Here’s the thing. In my opinion, the Pentagon doesn’t want a “guardrail-free” model: people capable of blowing up an elementary school in Iran and killing more than a hundred schoolgirls on the first day of an illegal war certainly aren’t worried about the qualms that the wimps at OpenAI might have.

No, in my opinion, the Pentagon sees language models for what they are sold behind the curtain: as plausibility generators. A language model can generate arguments so convincing, and so detailed, that it can wear down any reviewer, whether through time-saturation or sheer exhaustion.

And a tool like that gives those paid to make decisions what they want most: the ability to decide without any objections. Because let’s face it, if you really have to consider all the data, you don’t have much room to maneuver. It’s no coincidence that one of the mantras of data science is that data naturally leads to a decision.

But if you’ve fought your whole life to finally be in command, the decision must be yours, the one you feel in your warrior’s gut. And now the language models come along, and with them the chance to finally silence all those incredibly annoying analysts, industry experts, and naysayers always trying to throw a wrench in the works and who question our brilliant instincts. You can take all their data and all their “natural” conclusions, and with a model that has “minimal rejection rates,” get the answer you want.
Now that’s what it means to be in charge.

Maybe I’m wrong, but I don’t think so. Over the years, I think I’ve picked up a thing or two about managerial psychology, and one thing a manager wants more than anything else is to be right. This becomes all the more difficult the further the manager is removed from on-the-ground decisions and actual work.

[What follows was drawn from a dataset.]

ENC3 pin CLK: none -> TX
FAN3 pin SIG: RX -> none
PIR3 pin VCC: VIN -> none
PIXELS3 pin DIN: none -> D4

The manager lives under the illusion of being in the driver’s seat and in the terror of actually being in the back seat holding a toy steering wheel from Fisher Price, as Ed Zitron always says. Language models are the ideal tool for managers: they offer them the possibility (or at least the illusion) of getting the work done without the workers, and of finally having their point of view prevail.

It’s no coincidence that managers are far more captivated by the narrative of “Artificial Intelligence” than workers are. A worker sees the extra effort required to go from a draft from a language model to a finished product. The manager doesn’t; the manager sees that the first version is plausible and proceeds from there.

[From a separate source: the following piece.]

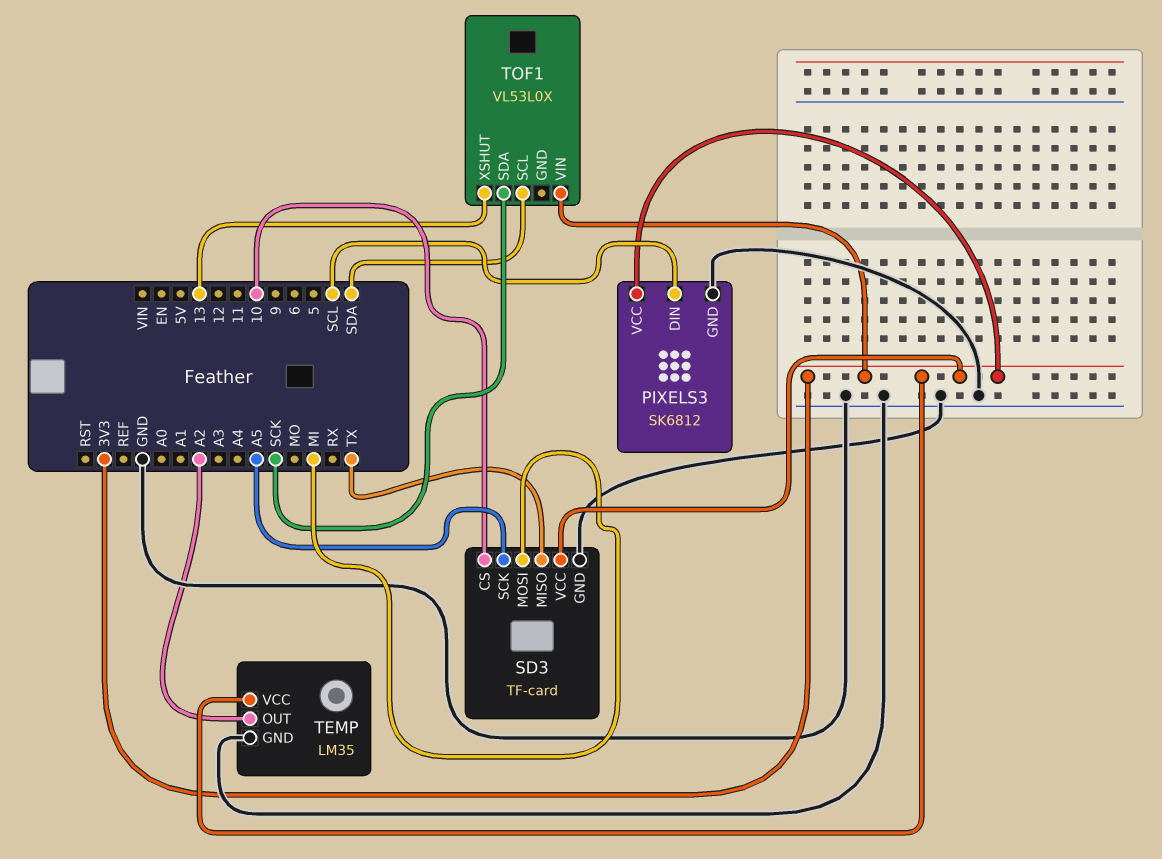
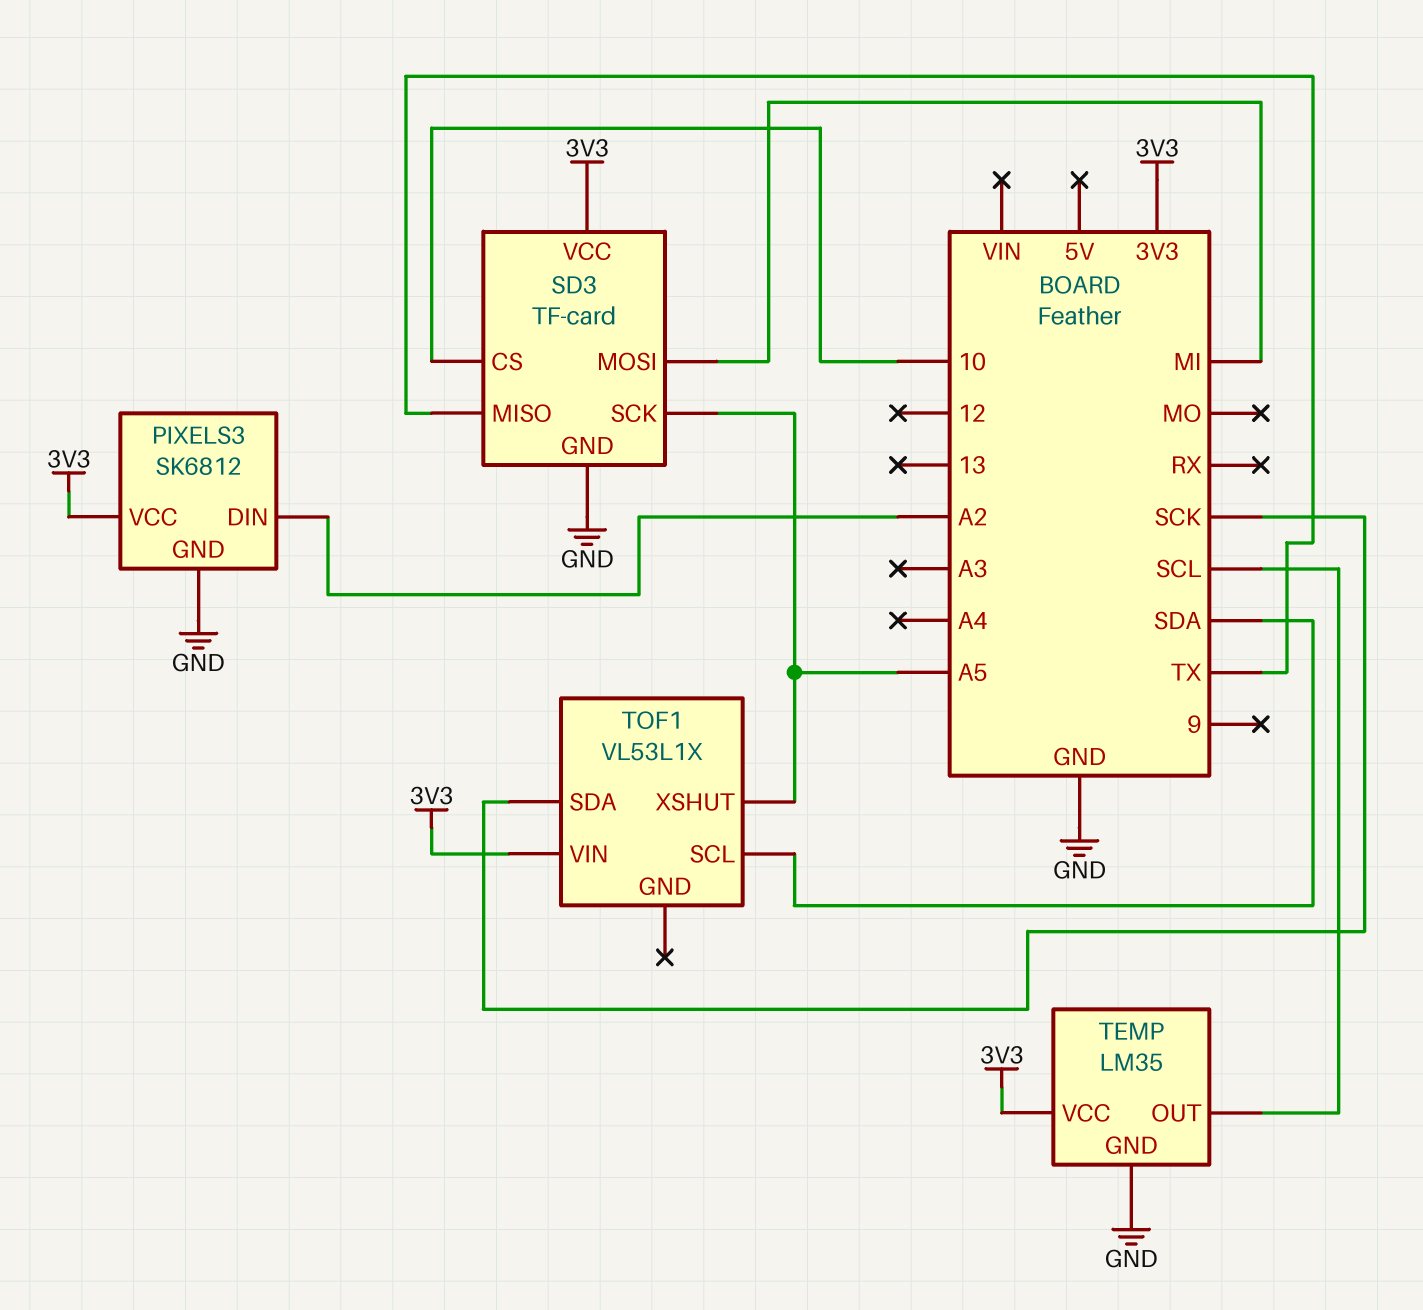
PIXELS3 pin DIN: SCL -> A2
TEMP pin OUT: A2 -> SCL
TOF1: VL53L0X -> VL53L1X
TOF1 pin XSHUT: 13 -> A5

Do you remember “fast prototyping”? Time and again, the biggest challenge was explaining that the model was a disposable proof of concept (stress on disposable), and that if the idea worked, development had to start from scratch. We almost never succeeded. Today, the same thing is happening, but applied to everything, not just software.

If that weren’t the case, if management weren’t mesmerized by the idea of more work, done faster, with no more objections, it wouldn’t explain the insistence with which boards of directors impose the adoption of language models even against the wishes of workers, wouldn’t you agree?